甲は乙に、首都圏に展開される◎◎という事業を譲渡する。

事業譲渡の時期

甲は乙に対して、令和〇年〇〇月〇〇日までに事業を譲渡する。

譲渡条件

甲は乙に対して、◎◎社で運営されているすべての事業を譲渡する。

乙は、事業に関わる各支店の従業員をできる限り継続して雇用する。

資産などの譲渡

甲は、甲が運営する事業に関わるすべての資産を乙に譲渡する。

負債の譲渡

乙は、甲の事業に関連する買掛金、借入金、リース、その他の負債をすべて引き受ける。

調査と資料提供

乙は事業を引き継ぐにあたって、甲に対して必要な調査を行うことができる。

守秘義務

甲と乙は、当該の事業譲渡に関連する情報を一切外部に漏らさない。

協議事項

覚書に定めていない事項や疑義が生じた事項については、原契約に則って協議を行うものとする。

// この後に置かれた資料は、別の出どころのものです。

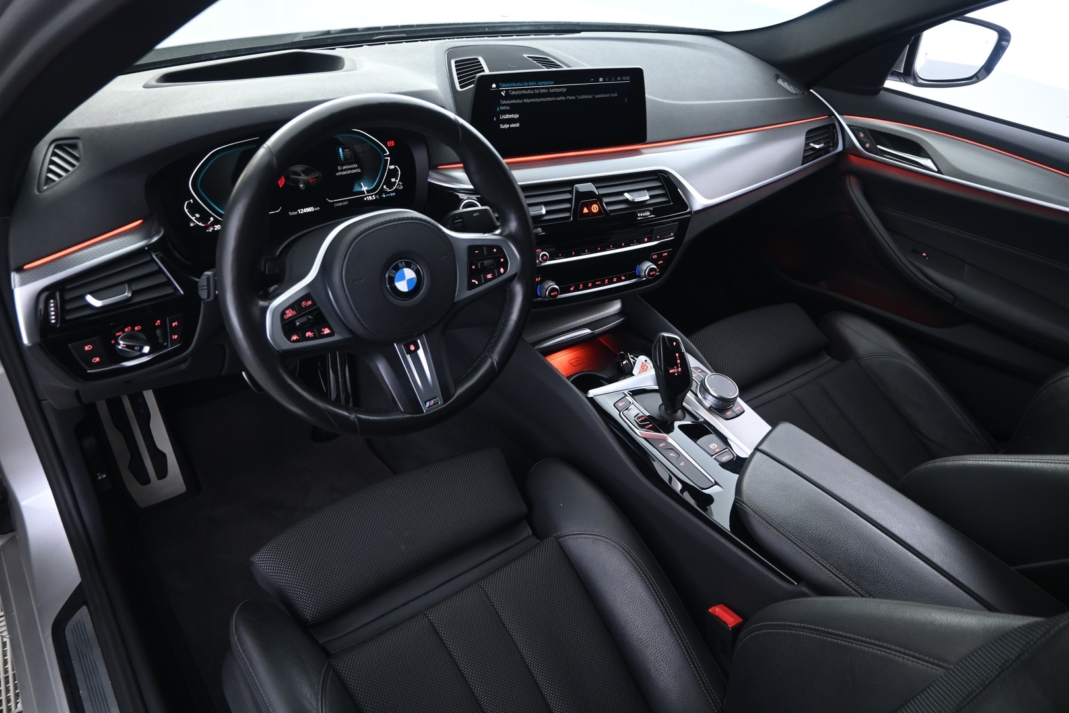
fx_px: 713
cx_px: 534
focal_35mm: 24
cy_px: 356
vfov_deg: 53.1
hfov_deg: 73.7
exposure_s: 1/6
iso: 1000
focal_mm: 16
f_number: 3.5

原契約に定めがない場合は、甲と乙、第三者の丙が協議して解決することとする。

解除条件

合理的な理由で協議が進まない場合は、甲と乙は覚書で合意した内容に基づいて解除を申し込むことができる。

 

まとめ

事業承継では株式譲渡や税金対策など複雑な手続きが生じることもあるため、契約を締結する前に事業を承継する側と引き継ぐ側の間で行われた協議で決まったことを、覚書として残しておいたほいうが良いでしょう。

口約束でも契約は有効ですが、覚書を残しておけば後にトラブルが発生しにくくなるので、おすすめです。

契約において地位などを移転する場合は、事業を承継する側と引き継ぐ側だけでなく、事業に関係する第三者の承諾も必要です。

なお、会社法では事業譲渡における債権者保護に関する規定はありませんが、事業譲渡においては債権者にもリスクが生じるため、民法の詐害行為取消権によって取り消しができるかどうかも確認しておきましょう。